# PROBLEM STATEMENT
Every picture should be left out, but the lines below must be repeated exactly.

DATA TO USE Block Start

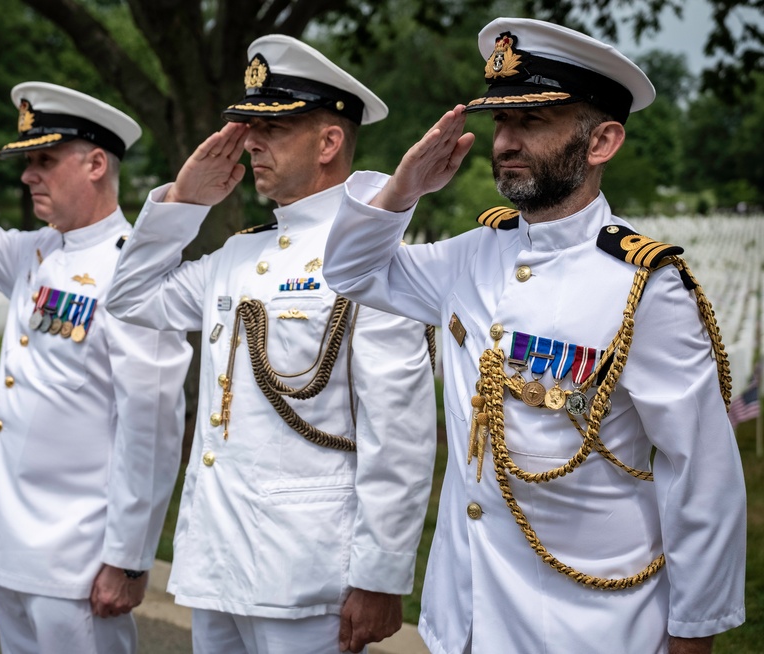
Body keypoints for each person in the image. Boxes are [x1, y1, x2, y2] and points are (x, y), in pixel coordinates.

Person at [322, 17, 746, 654]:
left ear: (602, 141)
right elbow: (351, 271)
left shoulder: (644, 287)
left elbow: (703, 472)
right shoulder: (473, 255)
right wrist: (405, 185)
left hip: (591, 627)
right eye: (500, 123)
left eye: (534, 121)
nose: (506, 142)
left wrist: (695, 631)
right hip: (462, 617)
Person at [106, 35, 437, 654]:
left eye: (273, 128)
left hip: (307, 574)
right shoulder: (239, 254)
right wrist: (182, 203)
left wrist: (380, 576)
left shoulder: (371, 257)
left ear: (329, 141)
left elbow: (401, 431)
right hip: (217, 564)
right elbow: (130, 299)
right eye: (250, 127)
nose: (252, 142)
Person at [0, 82, 191, 654]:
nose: (27, 176)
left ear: (96, 163)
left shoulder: (133, 272)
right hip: (9, 545)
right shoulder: (36, 252)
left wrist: (128, 558)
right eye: (27, 163)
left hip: (78, 557)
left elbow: (152, 426)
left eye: (44, 160)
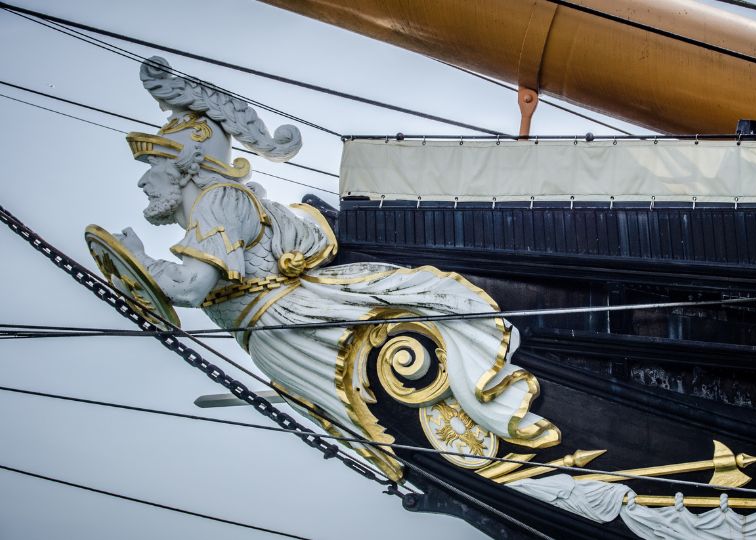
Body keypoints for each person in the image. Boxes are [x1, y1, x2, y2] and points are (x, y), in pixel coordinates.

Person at [115, 57, 560, 478]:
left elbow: (192, 289)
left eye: (152, 164)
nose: (143, 180)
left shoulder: (219, 201)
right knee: (375, 423)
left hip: (293, 325)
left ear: (184, 166)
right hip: (278, 337)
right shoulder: (213, 211)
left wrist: (136, 260)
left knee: (384, 417)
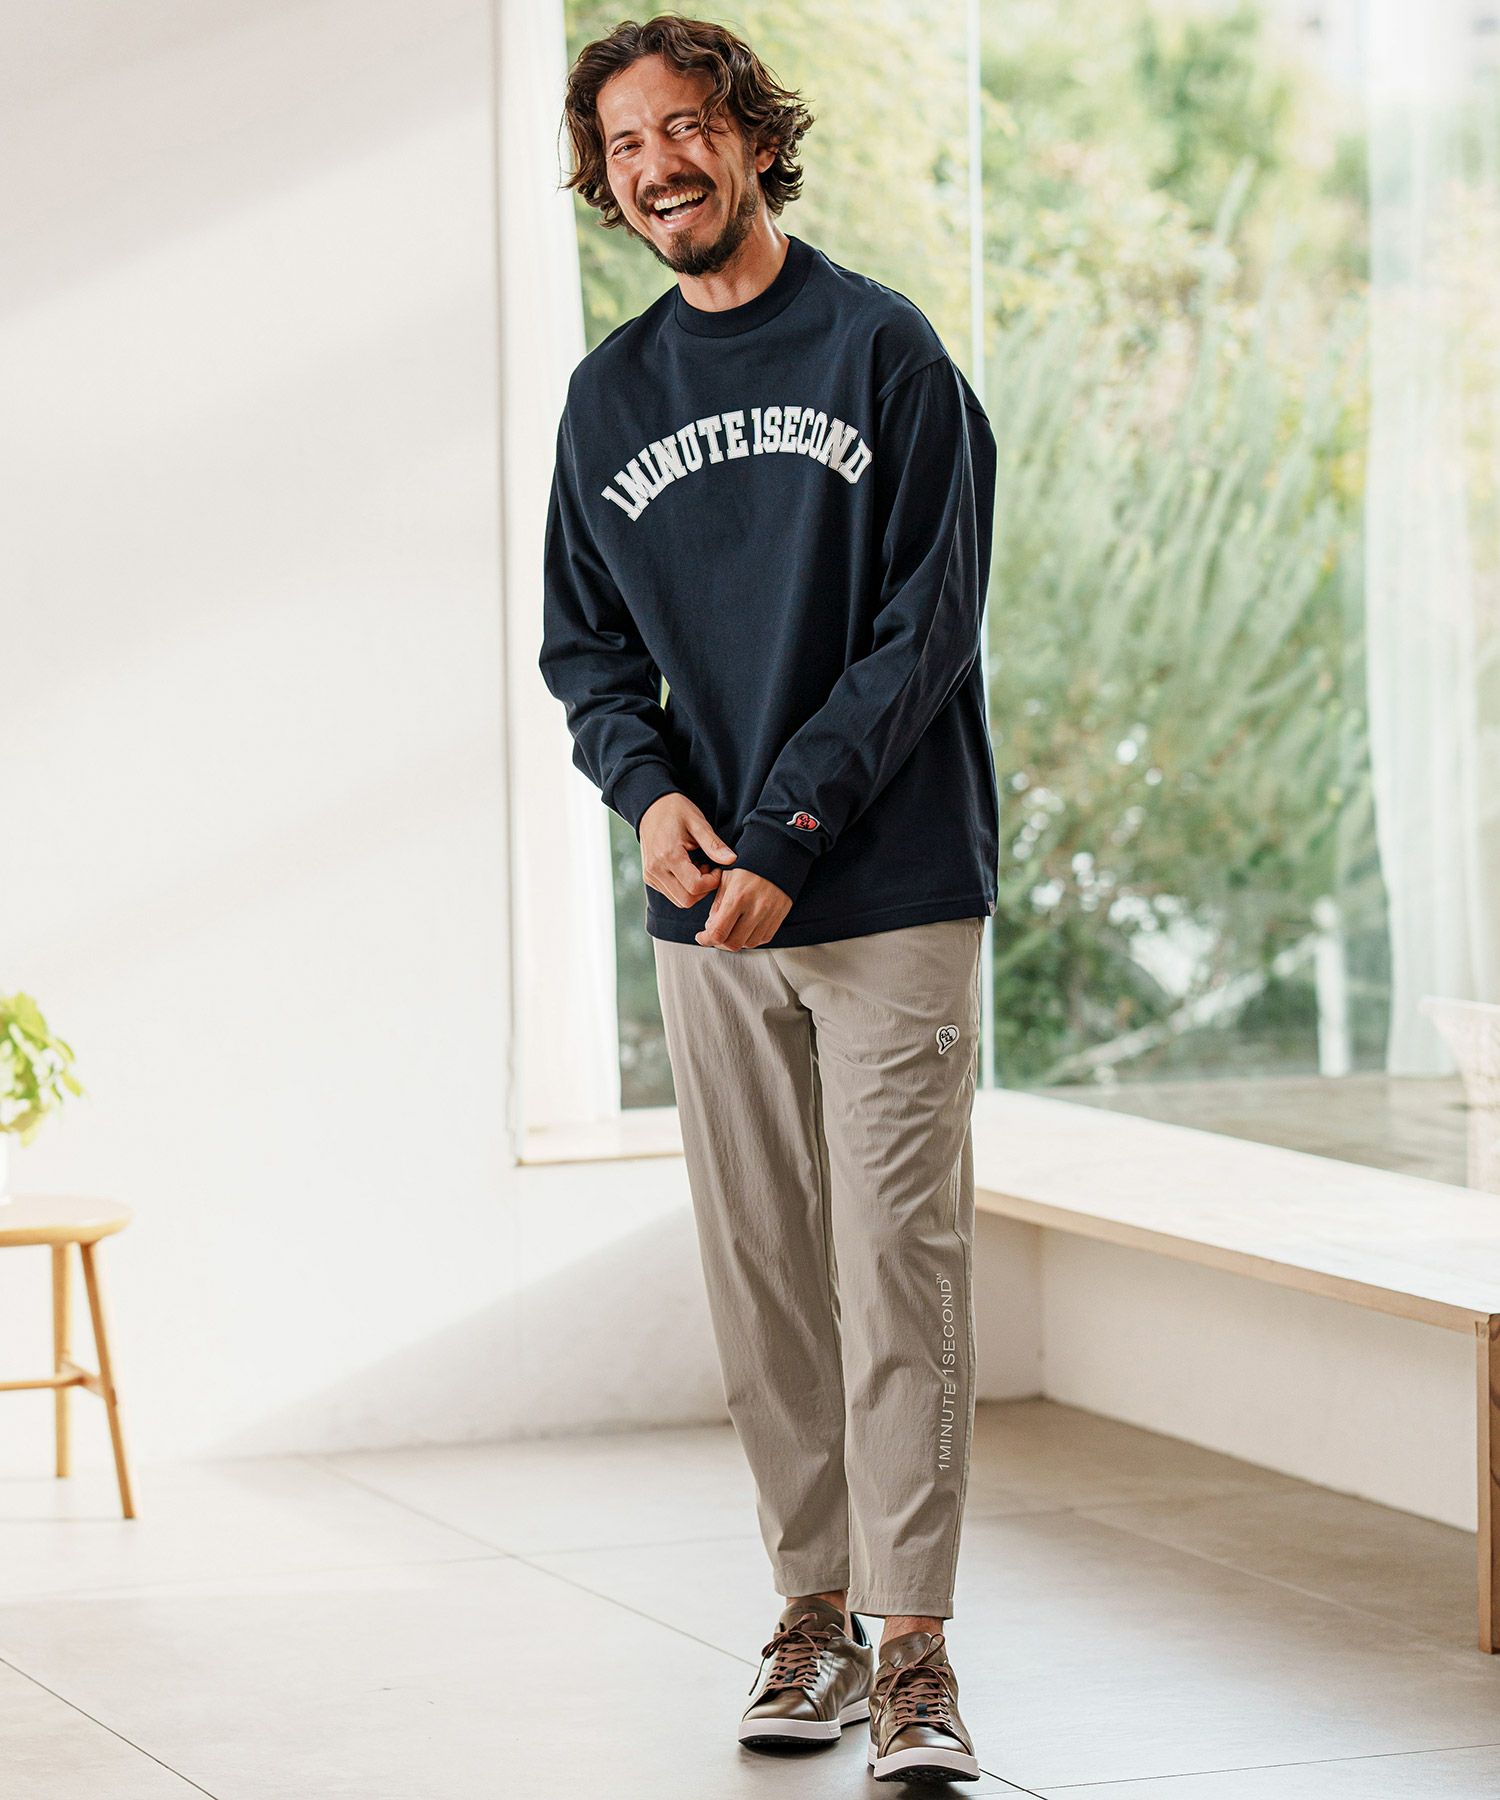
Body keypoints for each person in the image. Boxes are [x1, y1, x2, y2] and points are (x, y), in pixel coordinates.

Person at [539, 13, 999, 1785]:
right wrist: (649, 797)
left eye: (684, 126)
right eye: (625, 143)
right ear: (608, 181)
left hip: (884, 888)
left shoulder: (885, 351)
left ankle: (916, 1651)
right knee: (763, 1282)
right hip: (706, 907)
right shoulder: (608, 396)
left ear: (747, 135)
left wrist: (791, 827)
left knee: (898, 1269)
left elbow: (925, 629)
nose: (658, 163)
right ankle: (811, 1614)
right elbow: (588, 651)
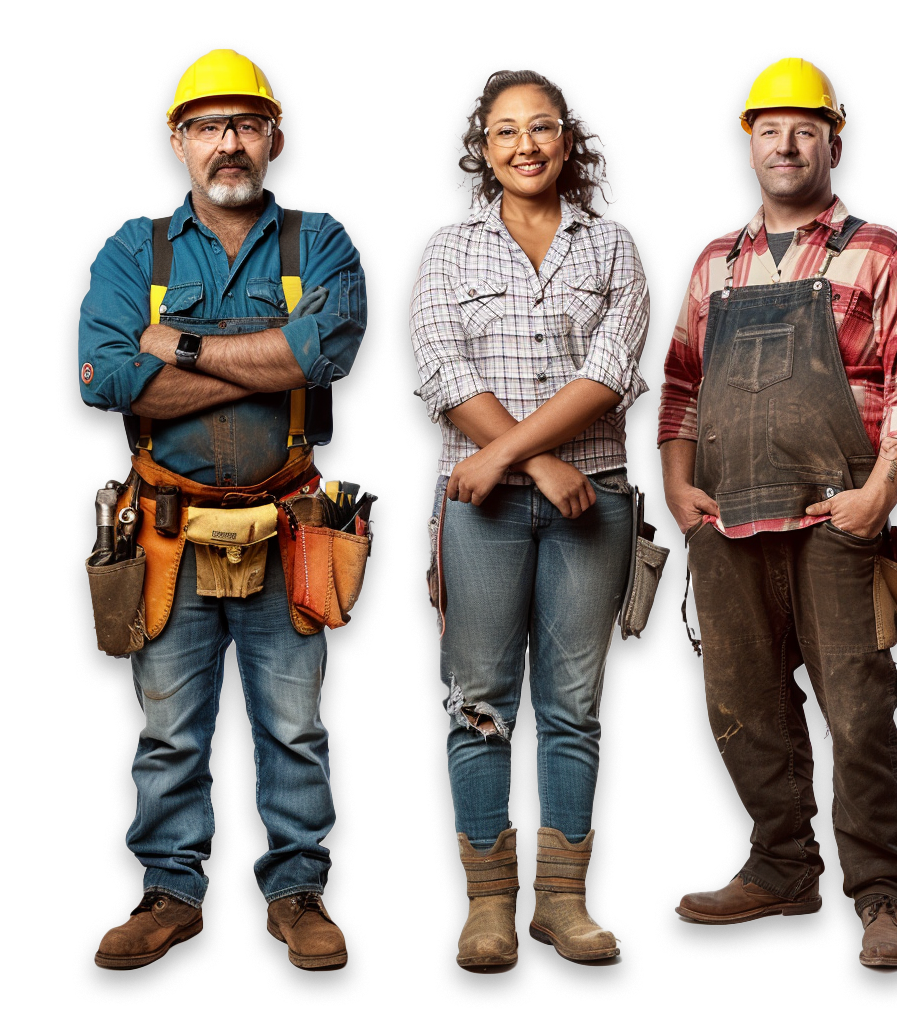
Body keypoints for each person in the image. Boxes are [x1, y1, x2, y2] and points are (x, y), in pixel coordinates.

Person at [79, 48, 368, 972]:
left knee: (295, 726)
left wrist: (182, 347)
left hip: (291, 526)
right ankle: (170, 892)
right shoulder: (135, 250)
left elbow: (322, 359)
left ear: (276, 136)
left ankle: (298, 893)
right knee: (168, 730)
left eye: (246, 124)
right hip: (165, 528)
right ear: (177, 142)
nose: (229, 144)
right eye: (207, 126)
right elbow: (108, 378)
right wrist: (260, 355)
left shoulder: (322, 242)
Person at [657, 56, 897, 974]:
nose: (786, 142)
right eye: (769, 129)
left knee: (858, 710)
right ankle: (782, 868)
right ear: (749, 146)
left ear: (833, 141)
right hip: (728, 520)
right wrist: (675, 483)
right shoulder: (716, 262)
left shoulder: (881, 251)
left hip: (838, 520)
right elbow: (680, 389)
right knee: (740, 704)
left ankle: (882, 896)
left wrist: (881, 492)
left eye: (805, 128)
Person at [409, 67, 650, 971]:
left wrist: (522, 455)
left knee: (574, 705)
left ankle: (563, 903)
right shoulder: (447, 249)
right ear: (483, 150)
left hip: (599, 501)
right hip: (479, 511)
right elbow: (440, 371)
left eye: (541, 129)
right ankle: (487, 907)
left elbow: (615, 368)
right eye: (504, 132)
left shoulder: (614, 246)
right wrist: (535, 461)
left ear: (569, 141)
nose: (524, 146)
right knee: (478, 702)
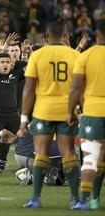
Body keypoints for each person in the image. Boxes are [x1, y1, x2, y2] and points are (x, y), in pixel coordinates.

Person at [19, 21, 80, 209]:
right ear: (65, 34)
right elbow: (79, 87)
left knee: (41, 154)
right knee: (69, 153)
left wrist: (23, 119)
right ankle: (76, 200)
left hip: (43, 111)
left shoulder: (37, 55)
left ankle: (35, 199)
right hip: (67, 111)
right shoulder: (76, 55)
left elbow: (29, 88)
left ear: (46, 34)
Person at [68, 18, 105, 210]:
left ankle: (86, 200)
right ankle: (97, 199)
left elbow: (75, 88)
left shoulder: (85, 56)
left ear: (96, 34)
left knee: (91, 157)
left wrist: (71, 112)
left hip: (94, 112)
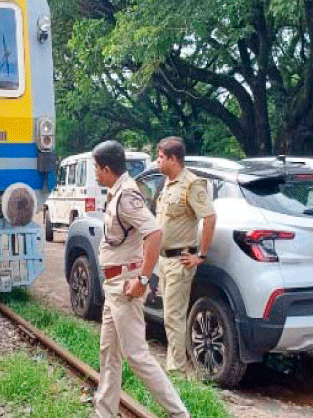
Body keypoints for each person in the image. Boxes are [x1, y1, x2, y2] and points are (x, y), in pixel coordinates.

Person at [92, 140, 189, 418]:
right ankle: (104, 412)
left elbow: (154, 233)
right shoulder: (117, 191)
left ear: (107, 169)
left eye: (96, 168)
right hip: (114, 285)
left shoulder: (126, 195)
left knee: (136, 356)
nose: (95, 173)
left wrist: (143, 281)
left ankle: (179, 414)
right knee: (109, 353)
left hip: (125, 286)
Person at [154, 137, 216, 375]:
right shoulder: (169, 184)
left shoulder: (191, 184)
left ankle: (177, 371)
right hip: (164, 260)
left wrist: (201, 255)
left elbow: (209, 217)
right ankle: (173, 366)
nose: (158, 161)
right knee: (169, 317)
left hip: (179, 261)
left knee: (174, 318)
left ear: (173, 159)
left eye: (161, 157)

DATA TO USE Block End

# SOLUTION TO THIS EXERCISE
Body keypoints for each person in the image. Boxes are [x1, y1, x2, y2] and points are (x, y), in pixel coordinates.

Person at [322, 17, 746, 654]:
left ear: (602, 141)
right elbow: (351, 271)
left shoulder: (644, 287)
left elbow: (703, 472)
right shoulder: (473, 255)
right wrist: (405, 185)
left hip: (591, 627)
right eye: (500, 123)
left eye: (534, 121)
nose: (506, 142)
left wrist: (695, 631)
right hip: (462, 617)
Person at [106, 35, 437, 654]:
left eye: (273, 128)
left hip: (307, 574)
right shoulder: (239, 254)
right wrist: (182, 203)
left wrist: (380, 576)
left shoulder: (371, 257)
left ear: (329, 141)
left elbow: (401, 431)
right hip: (217, 564)
right elbow: (130, 299)
right eye: (250, 127)
nose: (252, 142)
Person at [0, 82, 191, 654]:
nose: (27, 176)
left ear: (96, 163)
left shoulder: (133, 272)
right hip: (9, 545)
right shoulder: (36, 252)
left wrist: (128, 558)
right eye: (27, 163)
left hip: (78, 557)
left elbow: (152, 426)
left eye: (44, 160)
Body keypoints for each person in the image. Boxes are [x1, y1, x2, y2] and points are (x, y), in pixel coordinates.

Person at [115, 57, 560, 478]:
left elbow: (192, 289)
left eye: (152, 164)
nose: (143, 180)
left shoulder: (219, 201)
right knee: (375, 423)
left hip: (293, 325)
left ear: (184, 166)
right hip: (278, 337)
right shoulder: (213, 211)
left wrist: (136, 260)
left knee: (384, 417)
Body keypoints for each person in the image. Boxes are [x1, y1, x2, y2] and points are (x, y), in pixel coordinates.

Person at [539, 13, 999, 1785]:
right wrist: (649, 797)
left eye: (684, 126)
right eye: (625, 143)
right ear: (608, 181)
left hip: (884, 888)
left shoulder: (885, 351)
left ankle: (916, 1651)
right knee: (763, 1282)
right hip: (706, 907)
right shoulder: (608, 396)
left ear: (747, 135)
left wrist: (791, 827)
left knee: (898, 1269)
left elbow: (925, 629)
nose: (658, 163)
right ankle: (811, 1614)
right elbow: (588, 651)
Body keypoints for each person in the image. Boxes are [x1, y1, x2, y2] and points are (x, y), in pixel coordinates.

Person at [79, 48, 368, 972]:
left knee: (295, 726)
left wrist: (182, 347)
left hip: (291, 526)
right ankle: (170, 892)
right shoulder: (135, 250)
left elbow: (322, 359)
left ear: (276, 136)
left ankle: (298, 893)
right knee: (168, 730)
left eye: (246, 124)
right hip: (165, 528)
right ear: (177, 142)
nose: (229, 144)
right eye: (207, 126)
right elbow: (108, 378)
right wrist: (260, 355)
left shoulder: (322, 242)
Person at [657, 56, 897, 974]:
nose: (786, 142)
right eye: (769, 129)
left knee: (858, 710)
right ankle: (782, 868)
right ear: (749, 146)
left ear: (833, 141)
right hip: (728, 520)
right wrist: (675, 483)
right shoulder: (716, 262)
left shoulder: (881, 251)
left hip: (838, 520)
right elbow: (680, 389)
right knee: (740, 704)
left ankle: (882, 896)
left wrist: (881, 492)
left eye: (805, 128)
Person at [409, 67, 650, 971]:
left wrist: (522, 455)
left knee: (574, 705)
left ankle: (563, 903)
right shoulder: (447, 249)
right ear: (483, 150)
left hip: (599, 501)
right hip: (479, 511)
right elbow: (440, 371)
left eye: (541, 129)
right ankle: (487, 907)
left elbow: (615, 368)
right eye: (504, 132)
left shoulder: (614, 246)
right wrist: (535, 461)
left ear: (569, 141)
nose: (524, 146)
right knee: (478, 702)
Body keypoints for each person in the image. Boxes are [x1, y1, x2, y2] and points are (x, y), in pixel coordinates.

Person at [19, 21, 80, 209]:
right ear: (65, 34)
right elbow: (79, 87)
left knee: (41, 154)
right knee: (69, 153)
left wrist: (23, 119)
right ankle: (76, 200)
left hip: (43, 111)
left shoulder: (37, 55)
left ankle: (35, 199)
right hip: (67, 111)
right shoulder: (76, 55)
left elbow: (29, 88)
left ear: (46, 34)
Person at [68, 18, 105, 210]:
left ankle: (86, 200)
right ankle: (97, 199)
left elbow: (75, 88)
left shoulder: (85, 56)
left ear: (96, 34)
left knee: (91, 157)
left wrist: (71, 112)
left hip: (94, 112)
Body keypoints for each person in the image. Boxes are [x1, y1, x2, y2] and points are (x, y), in pixel coordinates.

Person at [92, 140, 189, 418]:
right ankle: (104, 412)
left elbow: (154, 233)
right shoulder: (117, 191)
left ear: (107, 169)
left eye: (96, 168)
right hip: (114, 285)
left shoulder: (126, 195)
left knee: (136, 356)
nose: (95, 173)
left wrist: (143, 281)
left ankle: (179, 414)
right knee: (109, 353)
left hip: (125, 286)
Person at [154, 137, 216, 375]:
right shoulder: (169, 184)
left shoulder: (191, 184)
left ankle: (177, 371)
right hip: (164, 260)
left wrist: (201, 255)
left elbow: (209, 217)
right ankle: (173, 366)
nose: (158, 161)
right knee: (169, 317)
left hip: (179, 261)
left knee: (174, 318)
left ear: (173, 159)
left eye: (161, 157)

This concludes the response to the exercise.